Mock Compute and Data elements.

  1. DataVectorN
  2. DataMatrixMxN
  3. ComputeDotN (Dot Product)
  4. ComputeDot4GPU (Dot Product GPU)
  5. ComputeAverage (Average Pooling)
  6. ComputeAverage4x4GPU (Average Pooling) (Hardware Op)
  7. ComputeMultiplyMatrix
  8. ComputeMultiplyMatrix4x4GPU

This should give enough. The plan for today is just to get the new mock data elements in. Probably all I have time for.
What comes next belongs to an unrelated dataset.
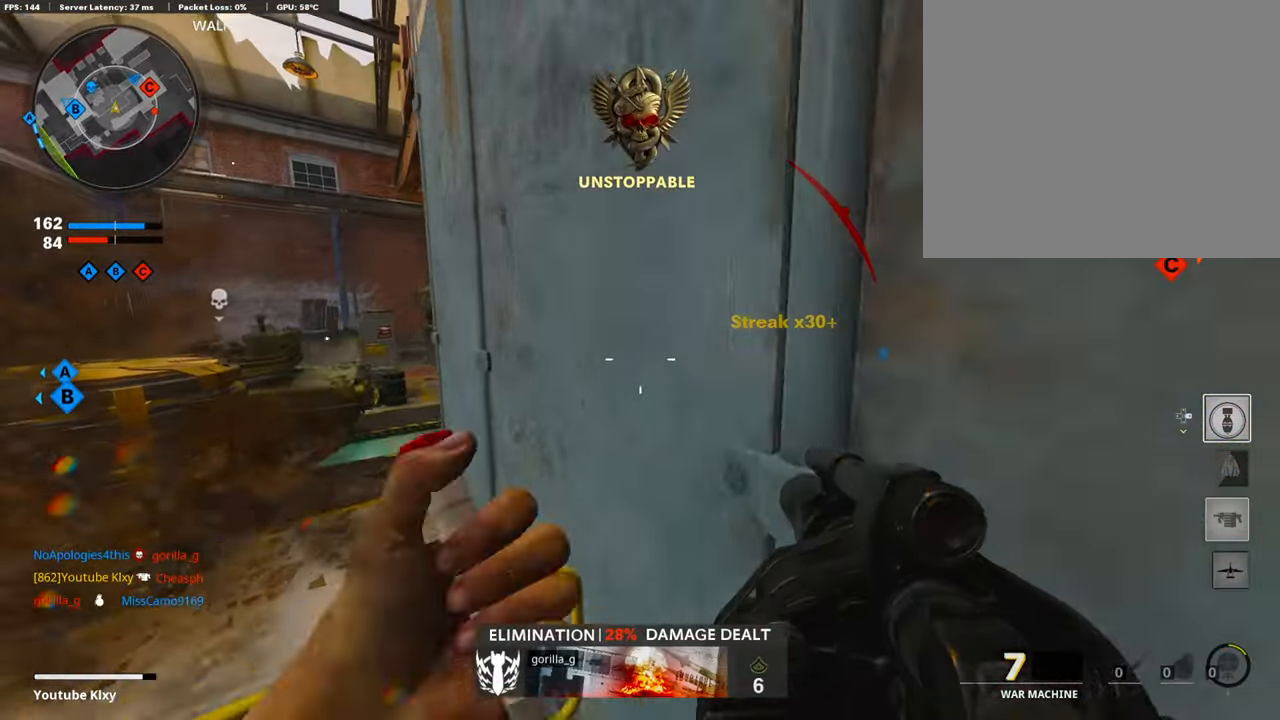
{"buttons": [], "left_stick": "right", "right_stick": "center", "events": [[33, "left_stick", "down-right"], [67, "right_stick", "right"], [270, "left_stick", "right"], [354, "right_stick", "center"]]}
I suspect the design won't survive the first data element without changes, but here goes. : )

@metawrap-dev
Copy link
Author

DotProduct4

A lot to unpack here.

image

Great success.. but..

From a flow aspect, there are several ways to computer dotN. Not all of them are obviously nonsense. Also this is going to be the same for all operations.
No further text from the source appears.